1. Welcome to TechPowerUp Forums, Guest! Please check out our forum guidelines for info related to our community.

NVIDIA Tesla K10 GPU Hits New Performance Milestones For Scientific Simulation

Discussion in 'News' started by btarunr, Jun 18, 2012.

  1. btarunr

    btarunr Editor & Senior Moderator Staff Member

    Joined:
    Oct 9, 2007
    Messages:
    28,436 (11.28/day)
    Thanks Received:
    13,620
    Location:
    Hyderabad, India
    ISC'12 - NVIDIA Tesla K10 GPUs offer performance breakthroughs on popular high performance computing (HPC) applications -- ranging from seismic processing to life sciences to video processing -- according to new benchmarks NVIDIA released today.

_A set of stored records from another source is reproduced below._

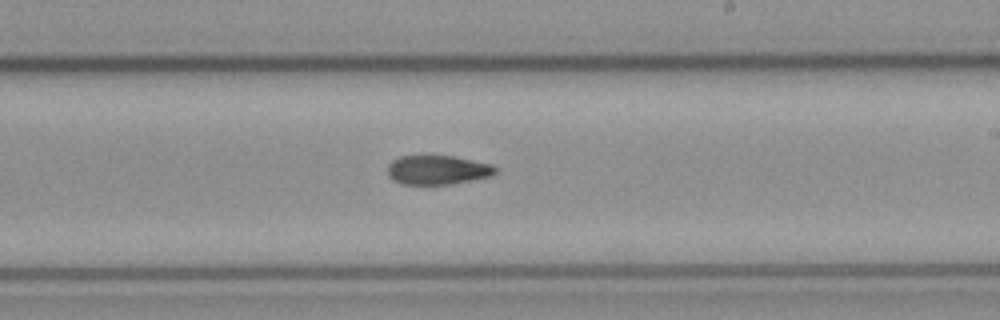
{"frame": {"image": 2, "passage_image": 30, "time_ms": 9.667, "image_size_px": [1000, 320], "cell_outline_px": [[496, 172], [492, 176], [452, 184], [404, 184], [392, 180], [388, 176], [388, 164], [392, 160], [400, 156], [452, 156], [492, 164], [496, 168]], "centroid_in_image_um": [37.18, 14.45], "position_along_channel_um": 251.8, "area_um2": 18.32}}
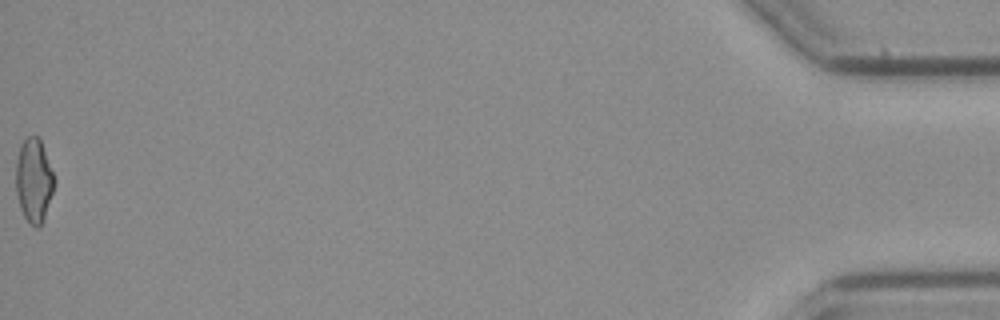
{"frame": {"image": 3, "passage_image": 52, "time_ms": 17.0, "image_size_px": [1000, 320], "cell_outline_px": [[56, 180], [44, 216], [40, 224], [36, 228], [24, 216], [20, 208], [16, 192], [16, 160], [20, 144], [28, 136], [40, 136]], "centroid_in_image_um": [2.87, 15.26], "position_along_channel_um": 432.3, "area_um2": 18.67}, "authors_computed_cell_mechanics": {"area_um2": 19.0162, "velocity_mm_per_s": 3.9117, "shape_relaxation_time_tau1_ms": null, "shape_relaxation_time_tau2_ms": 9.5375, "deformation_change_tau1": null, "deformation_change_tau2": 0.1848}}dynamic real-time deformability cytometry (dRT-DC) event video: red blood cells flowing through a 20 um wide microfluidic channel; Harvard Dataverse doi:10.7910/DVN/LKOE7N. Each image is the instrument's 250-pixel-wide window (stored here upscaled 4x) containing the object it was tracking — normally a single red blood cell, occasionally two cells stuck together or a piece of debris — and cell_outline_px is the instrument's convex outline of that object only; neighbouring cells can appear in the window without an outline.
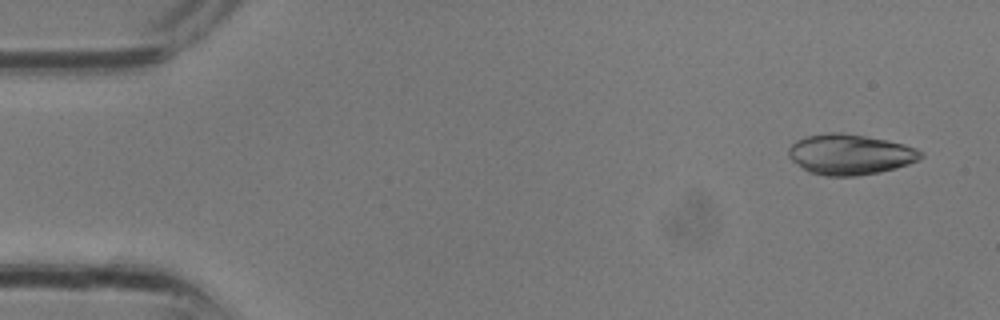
{"species": "common noctule bat (a hibernating species)", "species_latin": "Nyctalus noctula", "temperature_condition": "room temperature", "stored_images_in_passage": 15, "camera_frame_rate_fps": 3000, "um_per_image_px": 0.085, "animal": {"sex": "male", "body_mass_g": 13.3}, "frame": {"image": 1, "passage_image": 2, "time_ms": 0.333, "image_size_px": [1000, 320], "cell_outline_px": [[924, 156], [920, 160], [896, 168], [880, 172], [856, 176], [824, 176], [808, 172], [792, 160], [788, 156], [788, 148], [796, 140], [804, 136], [828, 132], [840, 132], [864, 136], [904, 144], [916, 148], [924, 152]], "centroid_in_image_um": [72.25, 13.13], "position_along_channel_um": 12.8, "area_um2": 31.39}}
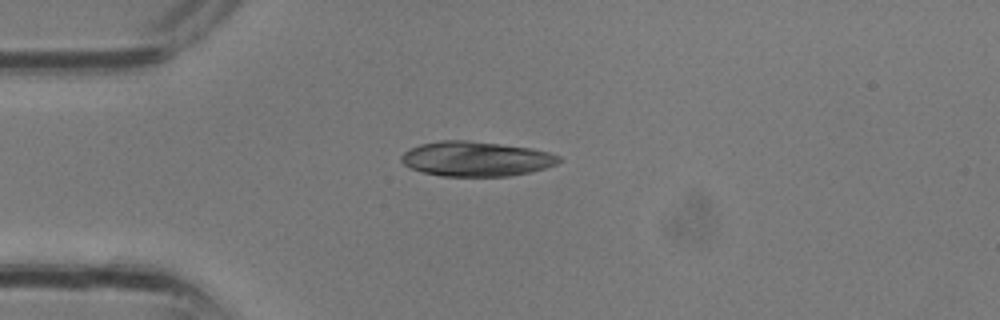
{"frame": {"image": 2, "passage_image": 8, "time_ms": 2.333, "image_size_px": [1000, 320], "cell_outline_px": [[560, 160], [556, 164], [544, 168], [528, 172], [508, 176], [440, 176], [424, 172], [412, 168], [404, 164], [400, 160], [400, 156], [404, 152], [420, 144], [440, 140], [464, 140], [500, 144], [532, 148], [548, 152], [560, 156]], "centroid_in_image_um": [40.45, 13.5], "position_along_channel_um": 44.6, "area_um2": 31.73}}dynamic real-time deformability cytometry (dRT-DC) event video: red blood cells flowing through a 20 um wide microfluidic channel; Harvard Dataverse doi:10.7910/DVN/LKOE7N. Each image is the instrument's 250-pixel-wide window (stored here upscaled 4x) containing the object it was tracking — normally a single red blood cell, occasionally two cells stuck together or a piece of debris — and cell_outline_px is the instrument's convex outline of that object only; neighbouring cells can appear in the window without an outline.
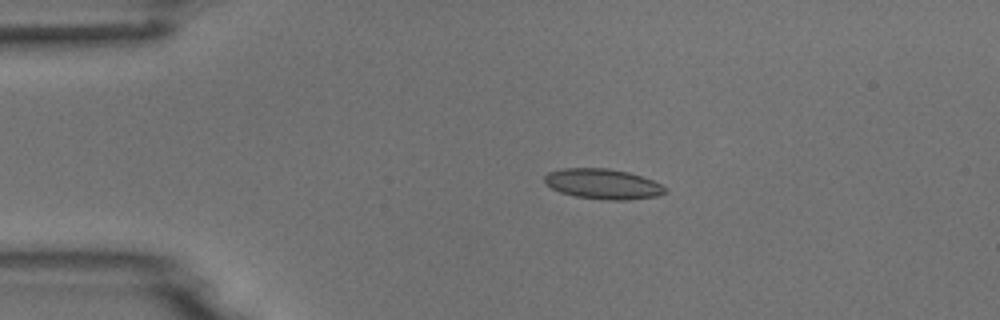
{"species": "common noctule bat (a hibernating species)", "species_latin": "Nyctalus noctula", "temperature_condition": "room temperature", "stored_images_in_passage": 4, "camera_frame_rate_fps": 3000, "um_per_image_px": 0.085, "animal": {"sex": "male", "body_mass_g": 18.8}, "frame": {"image": 1, "passage_image": 3, "time_ms": 3.0, "image_size_px": [1000, 320], "cell_outline_px": [[668, 192], [656, 196], [628, 200], [604, 200], [576, 196], [560, 192], [544, 184], [544, 176], [548, 172], [560, 168], [608, 168], [628, 172], [652, 180], [668, 188]], "centroid_in_image_um": [51.23, 15.63], "position_along_channel_um": 33.8, "area_um2": 21.39}}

    Based on the new NVIDIA Kepler computing architecture, the Tesla K10 GPU delivers the industry's highest single precision performance (4.58 teraflops) and highest memory bandwidth (320 GB/sec) in a single accelerator. This is 12 times higher single precision flops and 6.4 times higher memory bandwidth than the latest-generation Intel Sandy Bridge CPUs.

    [​IMG]

    The Tesla K10 GPU outperforms CPUs and previous-generation GPUs across the board on the most popular, compute-intensive applications for four key market segments, including:
    • Defense: video analytics, video stabilization, orthorectification, computer vision
    • Life and material sciences: molecular dynamics
    • Oil and gas: seismic processing, reverse time migration
    • Media and entertainment: video editing, video rendering/transcoding, ray tracing
    "A distinct advantage of the Tesla K10 GPUs is that it excels in two key areas that have a dramatic impact on overall application performance: floating point operation and memory bandwidth," said Sumit Gupta, senior director of Tesla business at NVIDIA. "Together, these enable the K10 GPU to deliver substantial out-of-the-box performance increases for the top science, engineering and commercial applications with little or no effort on the part of the developer."

    New Performance Records on AMBER and LAMMPS
    On AMBER, a leading biomolecular simulation software application, four Tesla K10 GPUs achieved world record performance, delivering far superior results than what was available on multiple racks of servers just a few years ago.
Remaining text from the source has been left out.